• _What the exercise asks_:
Search the listing for "lines" and copy every line where it appears.

<<<<

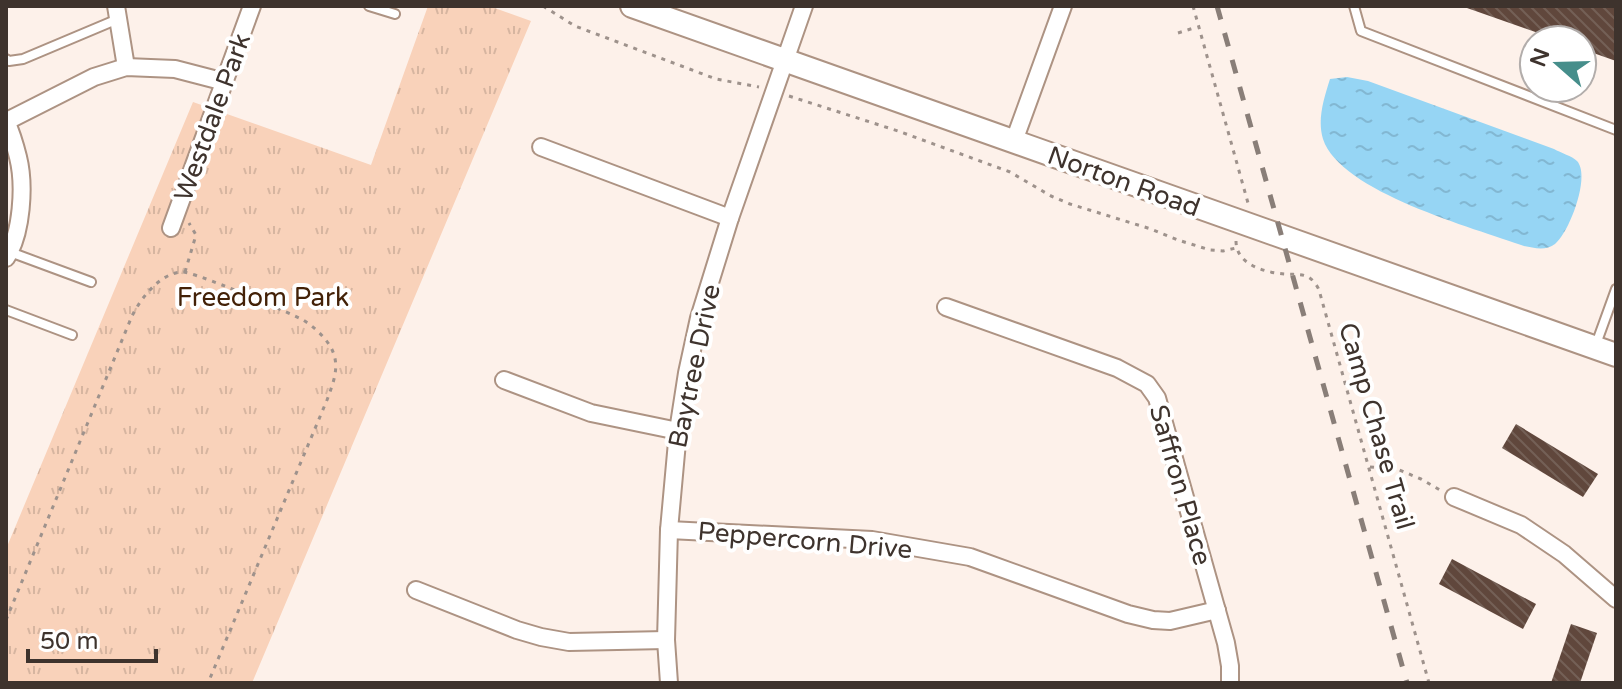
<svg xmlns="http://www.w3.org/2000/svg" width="1622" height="689" font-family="'Varela Round',sans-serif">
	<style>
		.park { fill: url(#park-tufts) }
		.water { fill: url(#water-ripples) }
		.building { fill: url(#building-back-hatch) }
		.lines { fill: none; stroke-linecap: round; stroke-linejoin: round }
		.service-casing { stroke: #ad9383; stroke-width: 12 }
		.minor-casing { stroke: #ad9383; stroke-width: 20 }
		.secondary-casing { stroke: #ad9383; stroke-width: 26 }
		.path { stroke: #9e928c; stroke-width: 3; stroke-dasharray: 4 6; stroke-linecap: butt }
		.service { stroke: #fff; stroke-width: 8 }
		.minor { stroke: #fff; stroke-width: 16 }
		.secondary { stroke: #fff; stroke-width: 22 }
		.rail { stroke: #897e78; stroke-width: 5; stroke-dasharray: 14 14; stroke-linecap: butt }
		.labels { text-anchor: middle; stroke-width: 8; stroke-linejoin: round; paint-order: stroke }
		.street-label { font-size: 26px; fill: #3e332d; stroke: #fff }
		.park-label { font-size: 26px; fill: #432107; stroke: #fff }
	</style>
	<defs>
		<pattern id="park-tufts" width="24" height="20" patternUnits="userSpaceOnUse" patternTransform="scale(2)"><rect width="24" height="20" fill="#f9d2ba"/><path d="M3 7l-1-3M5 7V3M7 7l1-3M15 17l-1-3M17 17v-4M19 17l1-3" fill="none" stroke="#d6b5a0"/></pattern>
		<pattern id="water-ripples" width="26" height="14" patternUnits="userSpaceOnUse" patternTransform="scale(2)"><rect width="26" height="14" fill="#96d5f4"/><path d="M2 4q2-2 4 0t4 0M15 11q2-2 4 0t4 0" fill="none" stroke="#82b7d2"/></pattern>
		<pattern id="building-back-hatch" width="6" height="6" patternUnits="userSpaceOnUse" patternTransform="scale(2)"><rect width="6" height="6" fill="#60473c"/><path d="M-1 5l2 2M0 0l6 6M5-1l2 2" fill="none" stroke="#746056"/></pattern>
	</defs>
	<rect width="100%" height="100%" fill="#fdf1ea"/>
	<path class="park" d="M428,6H489L531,21L252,683H6V549L193,102L371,165Z"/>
	<path class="water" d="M1347,77L1368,81L1554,149C1561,153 1572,156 1577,161C1591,176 1569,233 1555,244C1546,251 1534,248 1524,246C1474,228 1340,192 1323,139C1317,120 1324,98 1330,79Z"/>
	<g class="building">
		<path d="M1468,6H1616V61L1582,49V40H1558L1467,8Z"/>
		<path d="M1516,424L1598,474L1583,497L1502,448Z"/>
		<path d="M1452,559L1536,604L1523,629L1439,584Z"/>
		<path d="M1571,624L1597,633L1580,683H1551Z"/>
	</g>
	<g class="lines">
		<g class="service-casing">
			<g id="service">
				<path d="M369,6L395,14"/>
				<path d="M1354,6L1361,31L1616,130"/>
				<path d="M6,59L9,61L23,59L118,19"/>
				<path d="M10,252L91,282"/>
				<path d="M6,310L72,335"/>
				<path d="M1595,347L1616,289"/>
			</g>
		</g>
		<g class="minor-casing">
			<g id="minor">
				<path d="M116,6L126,67"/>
				<path d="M6,121C11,132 15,145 18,157C25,185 22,234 6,258"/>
				<path d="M7,121L94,77L126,67L175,69L225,82"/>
				<path d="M1014,141L1063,6"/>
				<path d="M541,147L730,218"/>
				<path d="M171,228L252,6"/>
				<path d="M946,307L1117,368L1147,384L1157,398L1226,643L1230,666V683"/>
				<path d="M504,380L591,413L678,431"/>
				<path d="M1454,497L1521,525L1564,554L1616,599"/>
				<path d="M669,530L872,540L970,557L1128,614L1153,620L1170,621L1217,610"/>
				<path d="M416,590L517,630L541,637L569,642L666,640"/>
				<path d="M669,683L666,640L669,530L678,431L687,373L699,318L730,218L804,6"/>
			</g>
		</g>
		<g class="secondary-casing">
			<path id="secondary" d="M632,6L1616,355"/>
		</g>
		<g class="path">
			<path d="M543,6L575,26L716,79L759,87"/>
			<path d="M1193,6L1248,203"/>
			<path d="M1178,33L1197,27"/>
			<path d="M789,96L898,131L1010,172L1051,196L1070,204L1151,229L1178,240L1210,250L1223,251L1236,248"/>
			<path d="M1236,241C1236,265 1266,273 1286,274C1295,275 1304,273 1311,279C1314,281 1318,287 1319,290L1429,683"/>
			<path d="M185,272L196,235L189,223"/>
			<path d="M1370,467L1397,469L1421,479L1440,490"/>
			<path d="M6,620L132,316C141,298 160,273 182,272C193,271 288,312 303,320C313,326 324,336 330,346C341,364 334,381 327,400L208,683"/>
		</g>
		<use href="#service" class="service"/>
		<use href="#minor" class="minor"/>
		<use href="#secondary" class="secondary"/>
		<path class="rail" d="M1217,6L1407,683"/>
	</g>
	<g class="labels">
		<g class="street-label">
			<text transform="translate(212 117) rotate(-70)" y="9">Westdale Park</text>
			<text transform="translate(1124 181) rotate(20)" y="9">Norton Road</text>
			<text transform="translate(694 366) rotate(-78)" y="9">Baytree Drive</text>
			<text transform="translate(1377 426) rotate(74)" y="9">Camp Chase Trail</text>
			<text transform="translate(1181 485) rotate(74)" y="9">Saffron Place</text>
			<text transform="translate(805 540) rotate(5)" y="9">Peppercorn Drive</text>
		</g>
		<g class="park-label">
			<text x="263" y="306">Freedom Park</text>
		</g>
	</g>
	<rect width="1622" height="689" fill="none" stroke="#3e332d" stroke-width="16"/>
	<g transform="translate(1558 64) rotate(290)"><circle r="38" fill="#ffffff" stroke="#b2adab" stroke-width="2"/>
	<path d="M0-6L14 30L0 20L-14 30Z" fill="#468e8b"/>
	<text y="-12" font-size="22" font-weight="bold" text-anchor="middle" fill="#3e332d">N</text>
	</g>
	<path d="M28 649v12h128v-12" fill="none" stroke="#3e332d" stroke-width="4"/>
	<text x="40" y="649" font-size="24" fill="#3e332d" stroke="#ffffff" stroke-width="6" paint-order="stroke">50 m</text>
</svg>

>>>>

• _Answer to the problem_:
		.lines { fill: none; stroke-linecap: round; stroke-linejoin: round }
	<g class="lines">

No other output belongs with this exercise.